### ELENCO ATTIVITÀ
- 1) Ricopia dal testo sui selfie mortali il tratto che va da "Il fenomeno ha" fino a "dell’autoscatto da brivido.".
- 2) Rispondi a queste domande sul testo sui selfie mortali:
(a) Quanti uomini figurano tra le 259 vittime?
(b) Quale istituto ha condotto lo studio ripreso dall'Eurispes?
(c) Che percentuale delle vittime ha un'età compresa tra i 10 e i 29 anni?
- 3) Elenca tutte le situazioni rischiose per scattarsi una foto che il testo sui selfie mortali nomina.

**** TESTO FORNITO

Quando il selfie diventa un killer: in sei anni le vittime sono state 259

Sono in tanti a rischiare la vita per un selfie. Il fenomeno sempre più di pubblico dominio, oltre a comportare in tutto il mondo la morte di 259 persone negli ultimi sei anni, ha altresì determinato la creazione di una nuova parola, “killfie”.

Quando il selfie diventa un killer: in sei anni le vittime sono state 259

I selfie saranno anche una delle massime espressioni di vanità della società moderna, ma sono allo stesso tempo anche dei fenomeni potenzialmente letali. Scattarsi una foto in prossimità ad eventi estremi, in luoghi pericolosi, di fronte ad animali feroci, in prossimità di uno strapiombo o sfrecciando a tutta velocità con la propria auto, faranno conquistare anche più like, ma mettono a rischio la vita dei maniaci dell’autoscatto (come appurato anche da una recente discussione in Senato).

Come riportato nel Rapporto Italia 2019 dell’Eurispes che riprende a sua volta uno studio condotto dall’India Institute of Medical Sciences di Nuova Delhi, nei sei anni compresi tra ottobre 2011 e novembre 2017, in tutto il mondo 259 persone hanno perso la vita mentre erano intente a scattarsi un selfie: tra questi, 153 erano uomini e 106 donne.

Il fenomeno ha assunto delle dimensioni talmente preoccupanti, tanto da comportare la creazione di un neologismo, killfie, termine nato dalla fusione di kill (uccidere) e selfie. Statistiche alla mano, l’84% delle vittime ha un’età compresa tra i 10 e i 29 anni, lasciando intendere che è proprio questa la categoria che più si lascia suggestionare dal fascino dell’autoscatto da brivido.

********
**** DATI ESTRATTI

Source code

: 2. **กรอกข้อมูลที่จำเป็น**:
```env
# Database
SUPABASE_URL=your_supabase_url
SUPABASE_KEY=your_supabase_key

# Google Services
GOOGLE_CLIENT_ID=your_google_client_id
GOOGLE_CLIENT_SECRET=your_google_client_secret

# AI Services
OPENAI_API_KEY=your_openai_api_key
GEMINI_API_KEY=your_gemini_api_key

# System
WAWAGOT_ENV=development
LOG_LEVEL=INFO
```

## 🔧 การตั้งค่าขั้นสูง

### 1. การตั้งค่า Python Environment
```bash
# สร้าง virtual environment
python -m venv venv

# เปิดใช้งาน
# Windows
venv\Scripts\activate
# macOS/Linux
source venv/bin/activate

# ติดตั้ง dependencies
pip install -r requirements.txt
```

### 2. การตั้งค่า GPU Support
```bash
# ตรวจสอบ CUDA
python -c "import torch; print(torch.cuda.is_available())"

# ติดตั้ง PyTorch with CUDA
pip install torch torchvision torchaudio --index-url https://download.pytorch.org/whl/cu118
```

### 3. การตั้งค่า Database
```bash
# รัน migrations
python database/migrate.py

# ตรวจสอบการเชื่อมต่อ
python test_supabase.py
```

********

### RISPOSTE IN ORDINE
- 1)
Il fenomeno ha assunto delle dimensioni talmente preoccupanti, tanto da comportare la creazione di un neologismo, killfie, termine nato dalla fusione di kill (uccidere) e selfie. Statistiche alla mano, l’84% delle vittime ha un’età compresa tra i 10 e i 29 anni, lasciando intendere che è proprio questa la categoria che più si lascia suggestionare dal fascino dell’autoscatto da brivido.

- 2)
(a) 153
(b) L'India Institute of Medical Sciences di Nuova Delhi
(c) L'84%

- 3)
- In prossimità di eventi estremi
- In luoghi pericolosi
- Di fronte ad animali feroci
- In prossimità di uno strapiombo
- Sfrecciando a tutta velocità con la propria auto